Some time back, I had the opportunity to witness a particularly bad release of some random software gunk that does stuff over a network connection. It's one of those things that talks to other instances of itself, and so sometimes you have an older one talking to a newer one, and that sort of thing.

Anyway, this particular release (version B) had an amazing quirk: it would emit data on the network that would kill instances of itself running the older release (version A). This was something to do with B sending out something that A couldn't handle. The exact problem wasn't particularly interesting, but it boiled down to "if B talks to A, then A segfaults and drops all of its clients".

Obviously, for a multi-tenant system with long-lived sessions, this was a very bad thing. As B would roll out to more places, more and more of the A instances would die. This was causing service disruptions all over the place.

What happened next is kind of amazing. Instead of stopping there and doing something useful about it, the team decided to double down and just kept on pushing. They figured that the only real problem was when B talked to A, so they "just needed to get rid of all of the A instances".

So, what did they do? They rushed that push out just as fast as they could, slaughtering A instances all over the place. Eventually, B wound up everywhere, and the mayhem stopped. They declared victory and went on with life.

Nobody else really found out about what was going on with this until it was much too late, so there were no opportunities for saner heads to prevail.

What could have happened instead? Many things.

You'd think they would have noticed that new feature killed old instances when they wrote it. After all, if you just wrote it in your local working copy, who else do you have to talk to but old instances? Somehow, they didn't, or they did, and committed it anyway.

They could have stopped the push of B, rolled back to being 100% A, and then removed the new crash-inducing feature from the code base. Then they could have fixed the crash and created a new non-crash-inducing AND non-crashing version C. That would then need to go out everywhere.

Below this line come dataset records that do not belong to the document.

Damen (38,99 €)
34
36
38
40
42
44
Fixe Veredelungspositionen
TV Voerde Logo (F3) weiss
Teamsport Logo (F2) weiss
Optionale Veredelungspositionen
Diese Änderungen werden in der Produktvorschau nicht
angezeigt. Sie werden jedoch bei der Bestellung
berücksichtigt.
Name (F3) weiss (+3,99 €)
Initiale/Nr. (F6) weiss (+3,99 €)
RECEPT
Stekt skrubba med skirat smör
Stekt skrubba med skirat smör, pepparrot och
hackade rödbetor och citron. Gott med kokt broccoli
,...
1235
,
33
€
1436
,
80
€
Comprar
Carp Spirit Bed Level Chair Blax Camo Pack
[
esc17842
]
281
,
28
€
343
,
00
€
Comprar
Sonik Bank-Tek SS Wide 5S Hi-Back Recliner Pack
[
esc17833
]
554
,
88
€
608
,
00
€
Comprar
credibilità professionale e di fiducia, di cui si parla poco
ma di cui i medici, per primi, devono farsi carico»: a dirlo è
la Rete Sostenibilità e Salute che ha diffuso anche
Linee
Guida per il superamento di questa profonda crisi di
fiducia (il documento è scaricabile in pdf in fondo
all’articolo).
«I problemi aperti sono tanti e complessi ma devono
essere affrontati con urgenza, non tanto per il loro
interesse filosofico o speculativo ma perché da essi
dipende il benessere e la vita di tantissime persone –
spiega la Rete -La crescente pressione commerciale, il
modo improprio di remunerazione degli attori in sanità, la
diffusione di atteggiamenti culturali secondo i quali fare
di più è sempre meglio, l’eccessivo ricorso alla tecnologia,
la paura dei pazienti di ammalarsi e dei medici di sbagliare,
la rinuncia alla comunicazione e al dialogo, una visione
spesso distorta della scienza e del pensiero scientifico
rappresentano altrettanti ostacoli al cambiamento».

Now, just having this intermediate state is not an excuse to rush things and push C into production super quickly. It would need to be treated as just another normal release and should have gone out as such.

Then, once C was everywhere, only at that point could the new feature be added back to the code. That would be committed and released as version D, and then that could go out to production, same as before, with a properly measured pace and not rushing things.

Or, you know, they could have not enabled a feature with a code push alone, and put it behind some kind of feature flag. Then they could have shipped B, noticed the problem while doing a partial rollout of the flag, and left it disabled until A was gone everywhere. At that point it would have been possible to resume the flag push.

Do yourself a favor. Don't rush pushes. Don't ship features with code deploys. Use feature flags if your service works that way, or "percent of user base" knobs if it works the other way.

And hey, when you know your push is breaking the world, stop!

When you're already in a hole, QUIT DIGGING.